Scientists mapping out the quantum characteristics of superconductors–materials that conduct electricity with no energy loss–have entered a new regime. Using newly connected tools named OASIS at the U.S. Department of Energy’s Brookhaven National Laboratory, they’ve uncovered previously inaccessible details of the “phase diagram” of one of the most commonly studied “high-temperature” superconductors. The newly mapped data includes signals of what happens when superconductivity vanishes.
“In terms of superconductivity, this may sound bad, but if you study some phenomenon, it is always good to be able to approach it from its origin,” said Brookhaven physicist Tonica Valla, who led the study just published in the journal Nature Communications. “If you have a chance to see how superconductivity disappears, that in turn might give insight into what causes superconductivity in the first place.”
Unlocking the secrets of superconductivity holds great promise in addressing energy challenges. Materials able to carry current over long distances with no loss would revolutionize power transmission, eliminate the need for cooling computer-packed data centers, and lead to new forms of energy storage, for example. The hitch is that, at present, most known superconductors, even the “high-temperature” varieties, must themselves be kept super cold to perform their current-carrying magic. So, scientists have been trying to understand the key characteristics that cause superconductivity in these materials with the goal of discovering or creating new materials that can operate at temperatures more practical for these everyday applications.
The Brookhaven team was studying a well-known high-temperature superconductor made of layers that include bismuth-oxide, strontium-oxide, calcium, and copper-oxide (abbreviated as BSCCO). Cleaving crystals of this material creates pristine bismuth-oxide surfaces. When they analyzed the electronic structure of the pristine cleaved surface, they saw telltale signs of superconductivity at a transition temperature (Tc) of 94 Kelvin (-179 degrees Celsius)–the highest temperature at which superconductivity sets in for this well-studied material.
The team then heated samples in ozone (O3) and found that they could achieve high doping levels and explore previously unexplored portions of this material’s phase diagram, which is a map-like graph showing how the material changes its properties at different temperatures under different conditions (similar to the way you can map out the temperature and pressure coordinates at which liquid water freezes when it is cooled, or changes to steam when heated). In this case, the variable the scientists were interested in was how many charge vacancies, or “holes,” were added, or “doped” into the material by the exposure to ozone. Holes facilitate the flow of current by giving the charges (electrons) somewhere to go.

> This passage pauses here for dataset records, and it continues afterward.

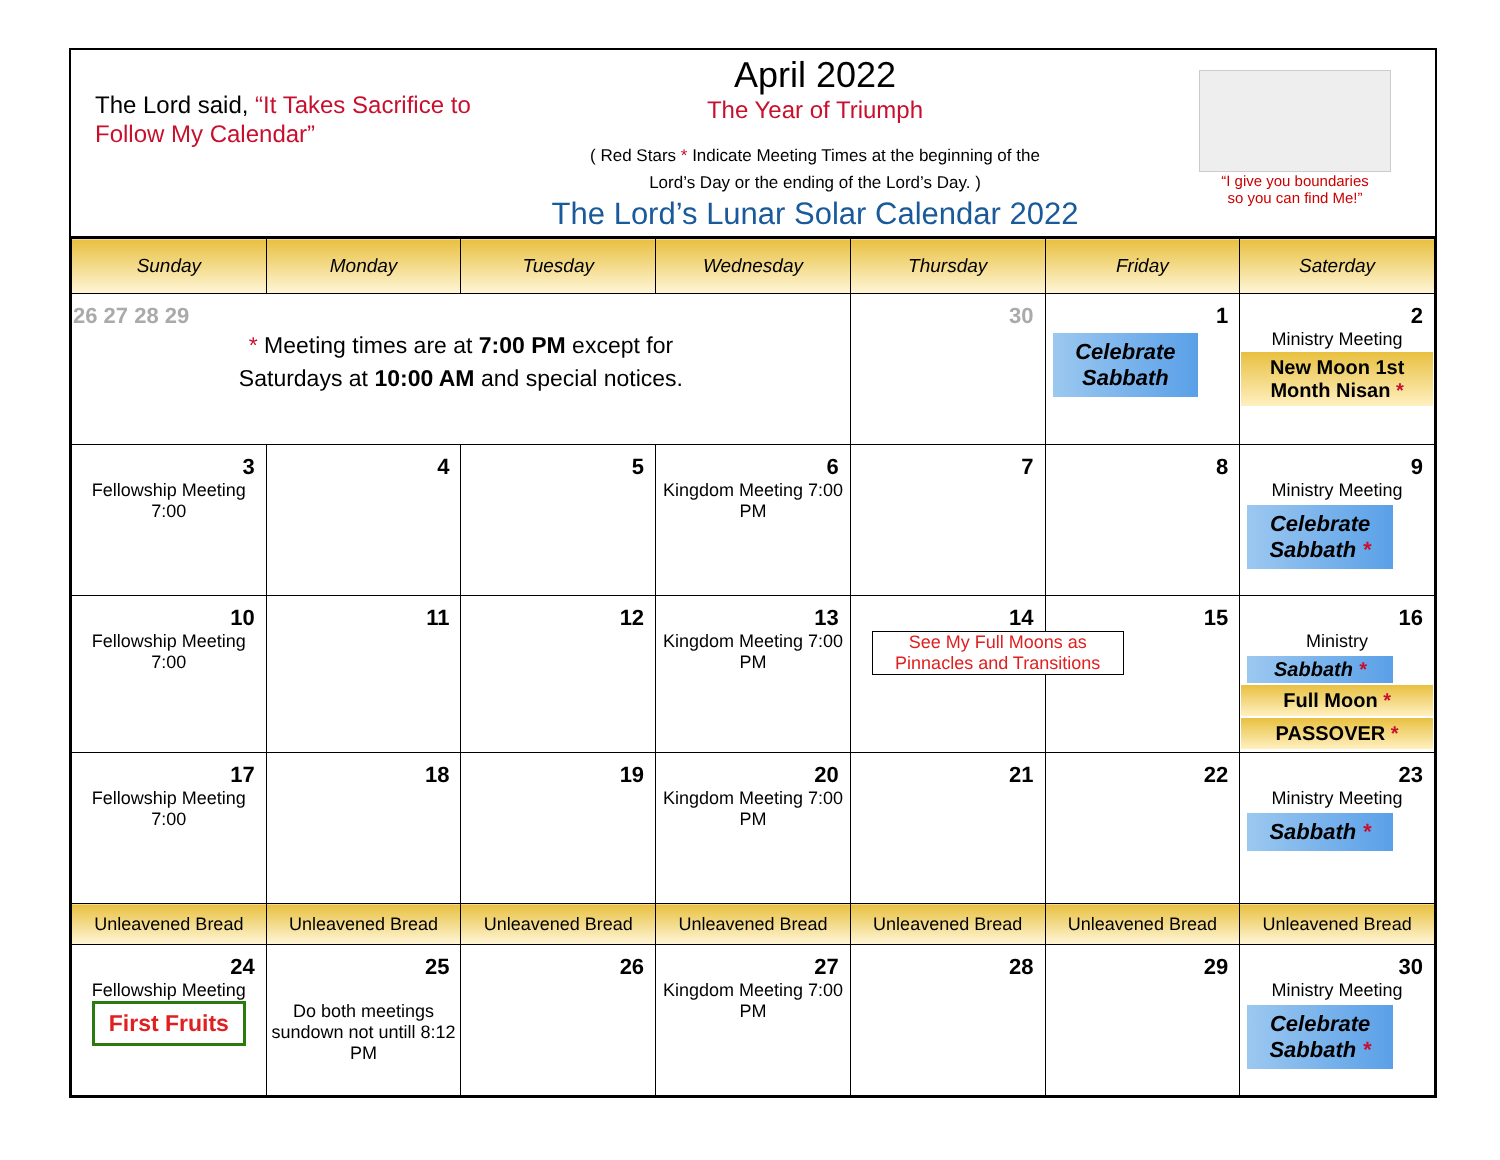The Lord said, “It Takes Sacrifice to Follow My Calendar”
April 2022
The Year of Triumph
( Red Stars * Indicate Meeting Times at the beginning of the
Lord’s Day or the ending of the Lord’s Day. )
The Lord’s Lunar Solar Calendar 2022
“I give you boundaries
so you can find Me!”
| Sunday | Monday | Tuesday | Wednesday | Thursday | Friday | Saterday |
| --- | --- | --- | --- | --- | --- | --- |
| 26 27 28 29 * Meeting times are at 7:00 PM except for Saturdays at 10:00 AM and special notices. | | | | 30 | 1 Celebrate Sabbath | 2 Ministry Meeting New Moon 1st Month Nisan * |
| 3 Fellowship Meeting 7:00 | 4 | 5 | 6 Kingdom Meeting 7:00 PM | 7 | 8 | 9 Ministry Meeting Celebrate Sabbath * |
| 10 Fellowship Meeting 7:00 | 11 | 12 | 13 Kingdom Meeting 7:00 PM | 14 See My Full Moons as Pinnacles and Transitions | 15 | 16 Ministry Sabbath * Full Moon * PASSOVER * |
| 17 Fellowship Meeting 7:00 | 18 | 19 | 20 Kingdom Meeting 7:00 PM | 21 | 22 | 23 Ministry Meeting Sabbath * |
| Unleavened Bread | Unleavened Bread | Unleavened Bread | Unleavened Bread | Unleavened Bread | Unleavened Bread | Unleavened Bread |
| 24 Fellowship Meeting First Fruits | 25 Do both meetings sundown not untill 8:12 PM | 26 | 27 Kingdom Meeting 7:00 PM | 28 | 29 | 30 Ministry Meeting Celebrate Sabbath * |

“For this material, if you start with the crystal of ‘parent’ compound, which is an insulator (meaning no conductivity), the introduction of holes results in superconductivity,” Valla said. As more holes are added, the superconductivity gets stronger and at higher temperatures up to a maximum at 94 Kelvin, he explained. “Then, with more holes, the material becomes ‘over-doped,’ and Tc goes down–for this material, to 50 K.
“Until this study, nothing past that point was known because we couldn’t get crystals doped above that level. But our new data takes us to a point of doping way beyond the previous limit, to a point where Tc is not measurable.”
Said Valla, “That means we can now explore the entire dome-shaped curve of superconductivity in this material, which is something that nobody has been able to do before.”
The team created samples heated in a vacuum (to produce underdoped material) and in ozone (to make overdoped samples) and plotted points along the entire superconducting dome. They discovered some interesting characteristics in the previously unexplored “far side” of the phase diagram.
“What we saw is that things become much simpler,” Valla said. Some of the quirkier characteristics that exist on the well-explored side of the map and complicate scientists’ understanding of high-temperature superconductivity–things like a “pseudogap” in the electronic signature, and variations in particle spin and charge densities–disappear on the overdoped far side of the dome.
“This side of the phase diagram is somewhat like what we expect to see in more conventional superconductivity,” Valla said, referring to the oldest known metal-based superconductors.
“When superconductivity is free of these other things that complicate the picture, then what is left is superconductivity that perhaps is not that unconventional,” he added. “We still might not know its origin, but on this side of the phase diagram, it looks like something that theory can handle more easily, and it gives you a simpler way of looking at the problem to try to understand what is going on.”